Parti QuébécoisMarie Bouillé, Iberville
Porte-parole de l'opposition officielle en matière d'agriculture, de pêcheries et d'alimentation

Dernier jour de travail pour 183 travailleurs chez Olymel d'Iberville

 MARIE BOUILLÉ RÉCLAME L’INTERVENTION DU PREMIER MINISTRE
 
La députée d’Iberville et porte-parole de l’opposition officielle en matière d’agriculture, de pêcheries et d’alimentation, Marie Bouillé, presse le premier ministre du Québec, Jean Charest, d’intervenir afin de forcer Olymel à revoir ses plans de restructuration pour éviter la mise à pied de 183 travailleurs de son usine d’Iberville prévue le 16 juillet prochain. « Cette restructuration affecte durement des dizaines de familles et l’économie de notre région. J’ai interpellé directement le ministre du Développement économique, Clément Gignac, sans succès. Par son immobilisme, le gouvernement libéral démontre qu’il est dépassé par la tâche, incapable de retenir ces emplois. Pendant ce temps, le premier ministre du Québec est invisible. Qu’attend-t-il pour se saisir personnellement de ce dossier et interpeller Olymel pour éviter le pire à 183 familles ? », se questionne Marie Bouillé.

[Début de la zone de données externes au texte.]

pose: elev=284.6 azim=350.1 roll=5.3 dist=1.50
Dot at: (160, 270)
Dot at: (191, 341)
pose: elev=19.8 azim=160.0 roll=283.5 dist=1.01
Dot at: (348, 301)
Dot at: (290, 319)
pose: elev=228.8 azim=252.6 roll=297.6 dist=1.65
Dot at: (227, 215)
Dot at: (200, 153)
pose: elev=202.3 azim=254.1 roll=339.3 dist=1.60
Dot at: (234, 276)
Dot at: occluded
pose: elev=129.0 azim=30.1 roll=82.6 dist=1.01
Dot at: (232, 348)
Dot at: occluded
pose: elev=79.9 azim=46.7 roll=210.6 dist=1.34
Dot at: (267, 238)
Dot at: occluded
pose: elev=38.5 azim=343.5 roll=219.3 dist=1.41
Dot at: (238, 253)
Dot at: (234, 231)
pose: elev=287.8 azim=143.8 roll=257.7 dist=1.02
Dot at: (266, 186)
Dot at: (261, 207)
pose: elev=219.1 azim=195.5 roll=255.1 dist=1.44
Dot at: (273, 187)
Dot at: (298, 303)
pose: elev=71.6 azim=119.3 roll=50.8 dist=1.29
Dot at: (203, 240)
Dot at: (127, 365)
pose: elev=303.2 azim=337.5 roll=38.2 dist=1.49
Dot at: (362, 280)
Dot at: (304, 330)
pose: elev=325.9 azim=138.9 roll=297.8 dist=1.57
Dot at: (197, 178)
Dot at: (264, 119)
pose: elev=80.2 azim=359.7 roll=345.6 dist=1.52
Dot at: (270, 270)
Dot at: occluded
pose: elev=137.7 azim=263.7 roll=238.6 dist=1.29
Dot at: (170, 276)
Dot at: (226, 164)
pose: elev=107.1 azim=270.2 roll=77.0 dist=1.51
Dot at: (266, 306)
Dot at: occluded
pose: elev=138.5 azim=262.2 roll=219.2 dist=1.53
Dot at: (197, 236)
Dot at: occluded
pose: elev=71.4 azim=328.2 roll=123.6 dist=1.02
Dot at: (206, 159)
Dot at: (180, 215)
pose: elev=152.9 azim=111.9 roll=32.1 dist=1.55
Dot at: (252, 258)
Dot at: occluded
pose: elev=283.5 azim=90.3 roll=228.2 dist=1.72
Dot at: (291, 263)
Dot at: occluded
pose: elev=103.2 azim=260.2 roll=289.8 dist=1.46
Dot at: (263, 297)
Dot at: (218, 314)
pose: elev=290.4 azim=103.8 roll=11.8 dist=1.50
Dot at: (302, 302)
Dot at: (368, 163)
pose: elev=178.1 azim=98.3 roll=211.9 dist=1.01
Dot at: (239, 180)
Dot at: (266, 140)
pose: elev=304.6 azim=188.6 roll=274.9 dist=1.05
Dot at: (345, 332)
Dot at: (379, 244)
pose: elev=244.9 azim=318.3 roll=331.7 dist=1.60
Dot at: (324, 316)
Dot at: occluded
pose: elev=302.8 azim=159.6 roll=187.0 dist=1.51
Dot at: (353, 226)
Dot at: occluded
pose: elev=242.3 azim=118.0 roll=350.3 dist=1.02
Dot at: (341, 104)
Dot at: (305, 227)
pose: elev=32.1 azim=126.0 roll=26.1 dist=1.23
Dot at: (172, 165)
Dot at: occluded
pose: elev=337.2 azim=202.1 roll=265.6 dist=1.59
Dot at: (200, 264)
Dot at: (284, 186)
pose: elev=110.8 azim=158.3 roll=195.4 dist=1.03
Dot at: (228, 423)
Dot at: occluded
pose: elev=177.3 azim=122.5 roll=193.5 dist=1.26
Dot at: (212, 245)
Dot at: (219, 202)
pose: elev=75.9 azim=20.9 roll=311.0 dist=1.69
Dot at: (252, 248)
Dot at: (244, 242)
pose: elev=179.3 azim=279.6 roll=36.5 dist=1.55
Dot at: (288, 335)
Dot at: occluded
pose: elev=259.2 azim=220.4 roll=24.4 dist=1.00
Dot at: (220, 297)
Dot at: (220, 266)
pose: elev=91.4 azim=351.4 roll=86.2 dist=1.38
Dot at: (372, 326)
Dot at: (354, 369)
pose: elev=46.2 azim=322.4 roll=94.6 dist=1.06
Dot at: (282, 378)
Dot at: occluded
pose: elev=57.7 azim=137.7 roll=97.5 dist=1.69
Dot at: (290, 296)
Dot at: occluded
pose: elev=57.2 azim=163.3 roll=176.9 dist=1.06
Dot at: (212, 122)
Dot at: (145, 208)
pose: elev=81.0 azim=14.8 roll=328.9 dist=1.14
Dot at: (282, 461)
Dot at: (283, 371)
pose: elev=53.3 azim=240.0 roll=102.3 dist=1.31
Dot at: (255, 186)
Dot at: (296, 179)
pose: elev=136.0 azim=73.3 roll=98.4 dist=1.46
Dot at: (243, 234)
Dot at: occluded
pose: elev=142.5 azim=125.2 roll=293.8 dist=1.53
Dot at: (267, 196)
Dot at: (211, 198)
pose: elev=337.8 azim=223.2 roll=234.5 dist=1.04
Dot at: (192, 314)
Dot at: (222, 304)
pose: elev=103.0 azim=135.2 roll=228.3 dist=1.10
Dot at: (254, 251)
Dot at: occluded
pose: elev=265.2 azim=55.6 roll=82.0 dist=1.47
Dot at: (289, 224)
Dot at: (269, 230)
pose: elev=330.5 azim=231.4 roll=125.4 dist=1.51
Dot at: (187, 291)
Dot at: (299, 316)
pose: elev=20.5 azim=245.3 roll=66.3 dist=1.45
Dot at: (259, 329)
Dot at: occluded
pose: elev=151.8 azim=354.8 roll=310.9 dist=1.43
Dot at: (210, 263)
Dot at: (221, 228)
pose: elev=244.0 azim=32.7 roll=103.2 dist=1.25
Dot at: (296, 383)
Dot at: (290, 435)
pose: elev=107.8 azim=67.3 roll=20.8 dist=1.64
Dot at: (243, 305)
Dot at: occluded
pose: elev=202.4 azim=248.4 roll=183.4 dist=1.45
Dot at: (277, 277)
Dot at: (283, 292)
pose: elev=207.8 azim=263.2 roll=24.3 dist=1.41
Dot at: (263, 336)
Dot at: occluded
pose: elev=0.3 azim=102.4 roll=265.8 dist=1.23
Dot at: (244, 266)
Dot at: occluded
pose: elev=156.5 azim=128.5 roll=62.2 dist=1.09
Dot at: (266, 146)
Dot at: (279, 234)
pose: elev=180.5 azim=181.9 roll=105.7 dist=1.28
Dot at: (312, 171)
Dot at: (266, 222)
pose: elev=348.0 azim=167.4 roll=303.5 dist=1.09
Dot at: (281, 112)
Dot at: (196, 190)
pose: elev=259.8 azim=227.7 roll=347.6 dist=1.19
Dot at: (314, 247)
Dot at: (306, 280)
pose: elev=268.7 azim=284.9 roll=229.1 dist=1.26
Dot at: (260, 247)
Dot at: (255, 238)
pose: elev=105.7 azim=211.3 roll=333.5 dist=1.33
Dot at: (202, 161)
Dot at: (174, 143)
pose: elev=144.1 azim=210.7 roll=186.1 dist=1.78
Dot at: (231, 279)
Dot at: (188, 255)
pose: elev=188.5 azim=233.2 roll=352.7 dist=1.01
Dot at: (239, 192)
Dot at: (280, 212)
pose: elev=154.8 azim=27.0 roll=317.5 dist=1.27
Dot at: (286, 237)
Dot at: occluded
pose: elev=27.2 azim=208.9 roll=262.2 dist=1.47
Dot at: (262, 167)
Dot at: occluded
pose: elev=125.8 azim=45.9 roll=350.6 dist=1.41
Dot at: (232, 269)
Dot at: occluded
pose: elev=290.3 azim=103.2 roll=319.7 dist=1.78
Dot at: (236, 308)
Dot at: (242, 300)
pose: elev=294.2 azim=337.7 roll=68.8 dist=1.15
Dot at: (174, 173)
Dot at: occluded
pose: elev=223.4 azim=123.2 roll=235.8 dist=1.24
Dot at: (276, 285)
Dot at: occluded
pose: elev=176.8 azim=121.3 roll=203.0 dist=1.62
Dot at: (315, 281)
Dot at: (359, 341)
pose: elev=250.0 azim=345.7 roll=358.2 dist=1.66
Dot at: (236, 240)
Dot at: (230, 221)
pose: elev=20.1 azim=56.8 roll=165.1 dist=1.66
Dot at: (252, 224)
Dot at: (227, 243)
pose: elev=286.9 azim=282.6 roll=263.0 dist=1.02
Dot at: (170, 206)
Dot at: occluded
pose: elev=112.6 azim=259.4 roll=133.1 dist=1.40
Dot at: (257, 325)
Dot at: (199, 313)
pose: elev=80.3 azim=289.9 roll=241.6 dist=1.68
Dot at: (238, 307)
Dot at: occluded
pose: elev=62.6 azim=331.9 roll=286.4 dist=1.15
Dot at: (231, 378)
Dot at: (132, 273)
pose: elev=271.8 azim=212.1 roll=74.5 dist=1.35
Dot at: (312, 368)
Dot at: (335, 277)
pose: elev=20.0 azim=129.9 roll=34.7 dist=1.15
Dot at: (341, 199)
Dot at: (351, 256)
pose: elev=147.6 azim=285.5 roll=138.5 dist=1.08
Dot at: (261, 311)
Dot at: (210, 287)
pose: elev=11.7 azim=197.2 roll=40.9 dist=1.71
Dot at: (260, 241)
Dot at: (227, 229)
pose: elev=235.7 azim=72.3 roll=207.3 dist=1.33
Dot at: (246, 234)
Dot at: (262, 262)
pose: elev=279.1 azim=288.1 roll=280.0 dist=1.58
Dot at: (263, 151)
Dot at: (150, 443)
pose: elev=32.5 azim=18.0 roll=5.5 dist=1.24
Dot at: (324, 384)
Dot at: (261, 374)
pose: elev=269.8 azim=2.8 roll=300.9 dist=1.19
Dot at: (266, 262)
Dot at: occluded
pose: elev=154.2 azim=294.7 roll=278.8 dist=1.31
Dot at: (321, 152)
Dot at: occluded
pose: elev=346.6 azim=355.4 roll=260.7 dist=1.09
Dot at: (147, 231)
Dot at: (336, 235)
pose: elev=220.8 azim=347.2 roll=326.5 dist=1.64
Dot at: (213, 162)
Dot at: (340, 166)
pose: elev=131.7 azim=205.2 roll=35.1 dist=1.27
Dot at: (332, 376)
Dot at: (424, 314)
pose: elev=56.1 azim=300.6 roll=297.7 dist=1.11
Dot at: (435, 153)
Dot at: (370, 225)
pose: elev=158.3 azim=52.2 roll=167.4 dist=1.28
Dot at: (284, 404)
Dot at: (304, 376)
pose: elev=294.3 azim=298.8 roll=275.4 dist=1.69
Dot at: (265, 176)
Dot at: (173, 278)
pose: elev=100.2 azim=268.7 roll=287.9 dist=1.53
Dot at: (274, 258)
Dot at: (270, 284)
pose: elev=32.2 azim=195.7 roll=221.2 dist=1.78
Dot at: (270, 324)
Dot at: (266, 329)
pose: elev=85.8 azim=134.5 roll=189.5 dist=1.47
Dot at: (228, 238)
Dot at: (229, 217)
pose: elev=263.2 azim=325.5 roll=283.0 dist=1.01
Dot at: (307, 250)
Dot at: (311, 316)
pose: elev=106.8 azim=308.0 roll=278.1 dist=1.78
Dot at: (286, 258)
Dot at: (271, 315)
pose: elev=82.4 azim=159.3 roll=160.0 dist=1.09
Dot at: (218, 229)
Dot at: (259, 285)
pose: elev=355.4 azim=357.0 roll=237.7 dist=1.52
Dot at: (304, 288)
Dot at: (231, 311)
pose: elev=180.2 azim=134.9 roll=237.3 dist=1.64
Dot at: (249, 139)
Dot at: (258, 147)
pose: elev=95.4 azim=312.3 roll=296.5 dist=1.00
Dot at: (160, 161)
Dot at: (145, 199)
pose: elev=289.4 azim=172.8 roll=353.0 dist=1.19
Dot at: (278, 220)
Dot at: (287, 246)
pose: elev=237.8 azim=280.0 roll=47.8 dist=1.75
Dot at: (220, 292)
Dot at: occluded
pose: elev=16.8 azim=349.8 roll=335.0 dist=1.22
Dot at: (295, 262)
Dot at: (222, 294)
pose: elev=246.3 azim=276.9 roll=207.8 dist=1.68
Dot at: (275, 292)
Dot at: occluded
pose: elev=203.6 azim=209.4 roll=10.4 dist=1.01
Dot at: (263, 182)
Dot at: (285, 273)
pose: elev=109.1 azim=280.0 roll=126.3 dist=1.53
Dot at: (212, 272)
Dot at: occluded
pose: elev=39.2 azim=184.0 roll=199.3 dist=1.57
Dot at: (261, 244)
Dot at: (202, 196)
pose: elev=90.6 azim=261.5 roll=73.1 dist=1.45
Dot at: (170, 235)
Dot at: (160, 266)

La députée avait d’ailleurs mis en place un comité de sauvegarde avec d’autres intervenants du milieu, dès l’annonce faite par la compagnie Olymel en avril dernier qui a décidé de vidé son usine d’Iberville de plus de la moitié de ses travailleurs. À ce moment, elle a réclamé l’intervention du ministre Gignac. « En pareille circonstance, il faut se retrousser les manches et relancer la recherche de solutions en élargissant les horizons. C’est possible lorsque nous avons la volonté. À l’évidence, c’est ce qui manque avec Clément Gignac qui n’a ni volonté, ni leadership », déplore la députée Bouillé.

« Il y a 183 travailleurs qui perdront leur emploi vendredi si rien n’est fait. Le premier ministre Charest, qui se targue de faire de l’économie sa priorité, doit intervenir rapidement. Quant à moi, contrairement au gouvernement libéral, je n’abandonnerai pas la partie et je continuerai, quoi qu’il advienne, à travailler pour défendre leur emploi », a conclu Marie Bouillé.